How many lines in the records below contain the word "AGMs"? Answer with the number alone.

[EXERCISE INPUT Boundary: Start]

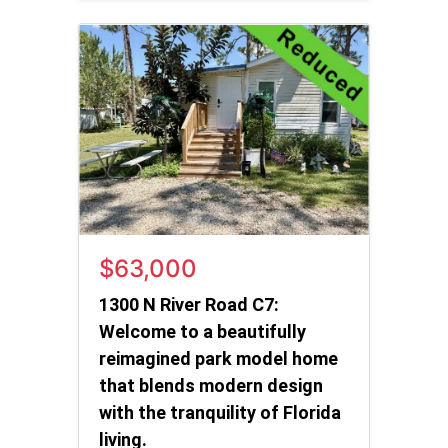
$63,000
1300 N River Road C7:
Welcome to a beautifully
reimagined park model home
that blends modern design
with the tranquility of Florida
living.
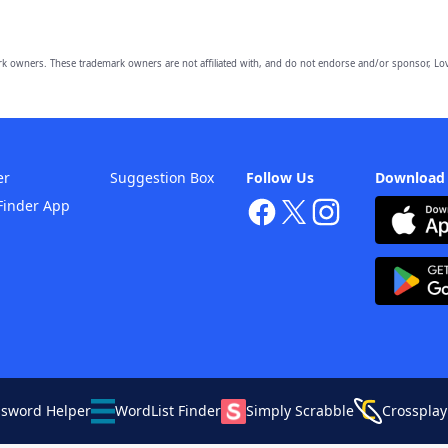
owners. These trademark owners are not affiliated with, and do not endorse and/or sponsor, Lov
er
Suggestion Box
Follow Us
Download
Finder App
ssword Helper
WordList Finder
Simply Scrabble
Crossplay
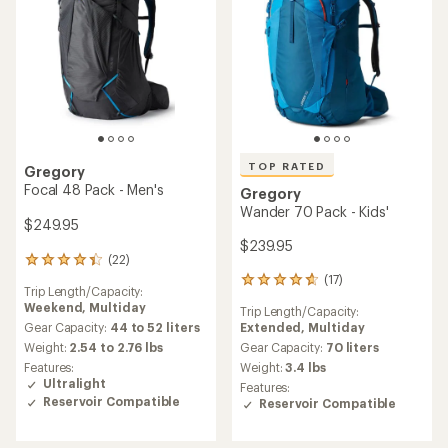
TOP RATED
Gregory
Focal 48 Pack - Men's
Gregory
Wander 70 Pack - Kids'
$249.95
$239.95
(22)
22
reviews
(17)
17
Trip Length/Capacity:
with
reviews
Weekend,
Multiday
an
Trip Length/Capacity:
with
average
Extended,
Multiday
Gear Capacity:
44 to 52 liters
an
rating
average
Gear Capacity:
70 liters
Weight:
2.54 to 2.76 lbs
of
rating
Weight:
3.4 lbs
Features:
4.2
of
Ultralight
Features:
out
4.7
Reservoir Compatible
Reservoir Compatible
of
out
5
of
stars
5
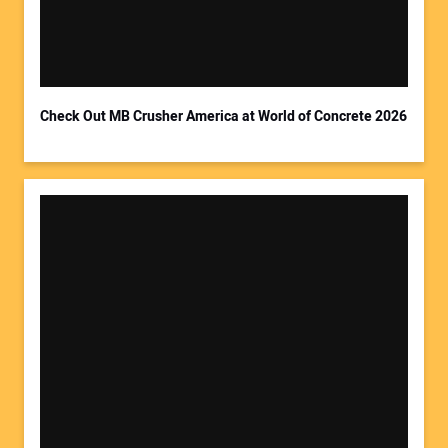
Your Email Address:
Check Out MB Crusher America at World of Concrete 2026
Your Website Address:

[EXERCISE INPUT Boundary: End]
[EXERCISE INPUT Boundary: Start]

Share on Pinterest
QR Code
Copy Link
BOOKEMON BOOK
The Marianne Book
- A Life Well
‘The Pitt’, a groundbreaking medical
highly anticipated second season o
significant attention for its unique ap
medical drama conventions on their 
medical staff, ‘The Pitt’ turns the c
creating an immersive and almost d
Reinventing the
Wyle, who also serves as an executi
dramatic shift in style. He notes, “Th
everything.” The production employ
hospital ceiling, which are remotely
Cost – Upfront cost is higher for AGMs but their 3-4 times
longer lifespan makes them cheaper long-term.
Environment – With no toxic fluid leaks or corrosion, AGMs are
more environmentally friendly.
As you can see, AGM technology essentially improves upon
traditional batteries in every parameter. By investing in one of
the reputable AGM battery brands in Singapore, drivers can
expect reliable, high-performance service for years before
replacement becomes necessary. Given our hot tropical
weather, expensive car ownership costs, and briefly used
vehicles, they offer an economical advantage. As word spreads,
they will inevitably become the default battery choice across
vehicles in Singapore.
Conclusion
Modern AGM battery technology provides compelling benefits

[EXERCISE INPUT Boundary: End]
[EXERCISE INPUT Boundary: Start]

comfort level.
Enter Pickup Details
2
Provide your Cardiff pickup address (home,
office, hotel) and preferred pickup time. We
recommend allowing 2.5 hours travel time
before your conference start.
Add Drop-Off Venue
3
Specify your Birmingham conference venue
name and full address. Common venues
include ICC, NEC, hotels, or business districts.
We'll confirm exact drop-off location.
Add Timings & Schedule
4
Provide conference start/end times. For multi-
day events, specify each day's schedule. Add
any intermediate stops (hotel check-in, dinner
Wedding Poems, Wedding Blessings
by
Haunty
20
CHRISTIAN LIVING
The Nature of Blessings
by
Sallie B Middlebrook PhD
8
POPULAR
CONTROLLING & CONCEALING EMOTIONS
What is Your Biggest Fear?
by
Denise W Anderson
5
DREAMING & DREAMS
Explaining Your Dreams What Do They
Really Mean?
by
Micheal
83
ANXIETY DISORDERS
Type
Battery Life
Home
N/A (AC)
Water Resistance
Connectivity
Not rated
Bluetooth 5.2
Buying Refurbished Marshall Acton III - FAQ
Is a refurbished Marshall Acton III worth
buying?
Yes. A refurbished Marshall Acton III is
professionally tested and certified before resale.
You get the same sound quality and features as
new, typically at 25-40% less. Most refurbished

[EXERCISE INPUT Boundary: End]

■ **OUTPUT OF THE TASK**: 2